For that to work you have to trust the firmware. Overwriting with something random, saving what was fed and then cross-referencing that against the storage could work better, but there's still some non-zero chance that something you're looking for is in a buffer, unreachable part of the disk or the like.
Encrypting the hard drive and then removing the key has a better chance of rendering the data unusable.
But you can't see from the outside if the drive was wiped. How can I be sure that I do not mix up the to-be-wiped and the wiped drives with 99.999% accuracy? That I did not unplug the drive before the whipping was finished? It's much easier with physical destruction.
/dev/urandom is far better option. One problem is that writing a full drive of data can take long time vs chucking it into shredder.
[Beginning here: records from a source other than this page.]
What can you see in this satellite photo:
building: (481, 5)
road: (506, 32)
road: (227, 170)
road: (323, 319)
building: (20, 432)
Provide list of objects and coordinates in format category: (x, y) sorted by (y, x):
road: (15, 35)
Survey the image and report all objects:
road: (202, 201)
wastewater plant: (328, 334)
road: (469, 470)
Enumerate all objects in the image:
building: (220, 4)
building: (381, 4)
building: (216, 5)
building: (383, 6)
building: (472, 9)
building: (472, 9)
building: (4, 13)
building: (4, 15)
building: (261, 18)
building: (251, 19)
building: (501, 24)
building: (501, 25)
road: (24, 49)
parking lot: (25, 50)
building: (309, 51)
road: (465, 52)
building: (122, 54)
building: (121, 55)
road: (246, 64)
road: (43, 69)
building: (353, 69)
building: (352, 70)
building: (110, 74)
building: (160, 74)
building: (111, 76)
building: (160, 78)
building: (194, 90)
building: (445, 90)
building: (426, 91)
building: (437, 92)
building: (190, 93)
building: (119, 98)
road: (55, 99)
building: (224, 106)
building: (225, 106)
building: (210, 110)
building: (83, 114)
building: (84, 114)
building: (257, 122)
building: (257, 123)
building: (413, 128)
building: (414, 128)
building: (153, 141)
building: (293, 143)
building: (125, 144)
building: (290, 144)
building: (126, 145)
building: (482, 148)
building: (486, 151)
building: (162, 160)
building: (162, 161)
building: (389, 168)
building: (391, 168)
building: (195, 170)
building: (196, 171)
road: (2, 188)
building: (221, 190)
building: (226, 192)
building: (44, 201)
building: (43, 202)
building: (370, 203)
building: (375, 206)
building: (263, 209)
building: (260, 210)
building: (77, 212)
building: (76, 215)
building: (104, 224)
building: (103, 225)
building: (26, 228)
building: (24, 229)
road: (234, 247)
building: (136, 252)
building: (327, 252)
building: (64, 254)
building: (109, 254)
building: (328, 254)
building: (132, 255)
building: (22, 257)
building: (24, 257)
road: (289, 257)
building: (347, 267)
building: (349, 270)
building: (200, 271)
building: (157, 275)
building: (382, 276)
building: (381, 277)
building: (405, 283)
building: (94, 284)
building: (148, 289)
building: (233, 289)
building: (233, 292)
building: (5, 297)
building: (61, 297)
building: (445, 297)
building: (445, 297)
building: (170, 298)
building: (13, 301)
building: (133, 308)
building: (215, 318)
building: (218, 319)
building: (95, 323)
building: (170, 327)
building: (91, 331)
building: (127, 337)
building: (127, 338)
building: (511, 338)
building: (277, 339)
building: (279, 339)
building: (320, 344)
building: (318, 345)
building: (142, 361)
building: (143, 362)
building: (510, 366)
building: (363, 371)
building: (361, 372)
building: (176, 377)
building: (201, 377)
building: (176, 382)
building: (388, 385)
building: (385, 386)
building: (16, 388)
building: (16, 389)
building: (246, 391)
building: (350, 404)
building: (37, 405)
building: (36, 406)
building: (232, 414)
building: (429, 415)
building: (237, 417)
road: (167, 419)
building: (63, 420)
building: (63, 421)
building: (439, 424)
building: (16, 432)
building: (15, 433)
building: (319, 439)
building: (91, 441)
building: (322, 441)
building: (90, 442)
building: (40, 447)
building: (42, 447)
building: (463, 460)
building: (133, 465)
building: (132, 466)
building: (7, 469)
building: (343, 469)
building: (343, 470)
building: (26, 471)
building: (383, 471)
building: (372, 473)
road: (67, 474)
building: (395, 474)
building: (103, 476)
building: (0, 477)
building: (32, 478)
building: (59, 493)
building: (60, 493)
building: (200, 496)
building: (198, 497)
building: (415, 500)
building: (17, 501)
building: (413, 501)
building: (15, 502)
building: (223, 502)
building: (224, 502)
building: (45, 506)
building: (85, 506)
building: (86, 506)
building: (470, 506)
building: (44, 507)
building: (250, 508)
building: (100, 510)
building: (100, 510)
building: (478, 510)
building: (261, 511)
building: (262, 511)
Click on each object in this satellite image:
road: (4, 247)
For example this[1] 22TB drive can do 260MB/s, meaning that doing one full disk write pass would take almost 24h.
In the olden days hard disks wrote data on spinning platters the size of dinner plates with heads the size of Sharpie markers, and the controllers were a Z80 microprocessor on a card with a few kB of ROM and maybe as much as 16kB of RAM.
Everything past those days though, the data is very thoroughly scrambled for spectral whitening before being written to disk so there's no practical difference between /dev/urandom and /dev/zero.
For an actual HDD, maybe that would work. For any solid state drive, it would definitely not work. SSDs and similar spread writes across pools of blocks for 'endurance', so a 1TB drive might actually have 2TB worth of flash on it.
A read/write head does not follow precisely the same path every time. It has a positioning error that makes subsequent reads/writes take place slightly offset from earlier ones.
With the proper equipment and expertise (and helped out by the error correction mechanisms), you can recover a substantial amount of data that has been "overwritten" on an existing track.
This is why "data shredding" applications erase the old data by overwriting it with random data multiple times. That increases the chances that one of those writes will also write over any older data that was shifted slightly to the side.
But that's no guarantee. This problem is why organizations that need an extreme level of security require the complete physical destruction of the platters when decommissioning.
I had to check with some experts on this that I know, to make sure that I wasn't talking nonsense.
I wasn't, exactly, but I also wasn't correct in the modern day. Retrieving erased information from hard drives like this was certainly a thing (a thing that I myself have seen done, so I know first-hand).
However, after hard drives moved beyond MFM it stopped really being possible.
So what I was saying isn't wrong, exactly, but certainly isn't relevant to today's hardware.
Okay, but how can you determine what the old value was, given that it's now a random value multiplied by a random value with yet another random value added on top?
> but how can you determine what the old value was, given that it's now a random value multiplied by a random value with yet another random value added on top?
It's an extremely difficult problem, and in the best case you won't get a complete copy of old data. That's why this isn't an avenue of attack that you're likely to ever encounter.
This is the sort of thing that would only be considered by very wealthy attackers (governments and corporations), and even then only if they're very certain that the drive contains data of unusually high value.
But it is possible, and has been done, to extract useful data that has been overwritten a single time with zeros.
While the second one relies on active attack hiding data for exfiltration, first poses statistically possible scenario where a sector containing sensitive data like password or part of mbox with "We are operating a fucking unlicensed securities exchange in the USA bro" becomes weak read (still fully completed, but slow) and gets remapped. Anyone with PC-3000 can recover this data.
There hasn't been a single public demonstration of this on a hard drive made after the 90s, nor any credible reports of private ones. So I wonder what your assertion is based on.
Falsehoods like this spreading through populations that consider themselves technically literate is one reason the NIST standard requires absolute destruction.
There are methods available that will allow recovery of second, third or even fourth generation data to be recovered from magnetic disks. Writing /dev/zero "over" an SSD won't necessarily accomplish what you expect either.
There is no way to recover it. If you know anything about how hard disks work, you'll see why.
There's this theoretical idea that you can get a kind of "latent image" of a mark or a space on the platter even if it's been overwritten, but hard disks haven't written things as literal north-to-south or south-to-north flips for 30 years or so. The data is written as changes of level and phase in a signal, and it's thoroughly scrambled to reduce the chances of a long run of patterns of all zeroes or all ones making the signal hard to recover.
Essentially, you'd be taking a list of floating point numbers, multiplying them all by another much smaller floating point number, adding on another floating point number, and trying to imagine what the original was.
It's not possible.
No, the NSA does not have a big magic machine that does it.
Encrypting the hard drive and then removing the key has a better chance of rendering the data unusable.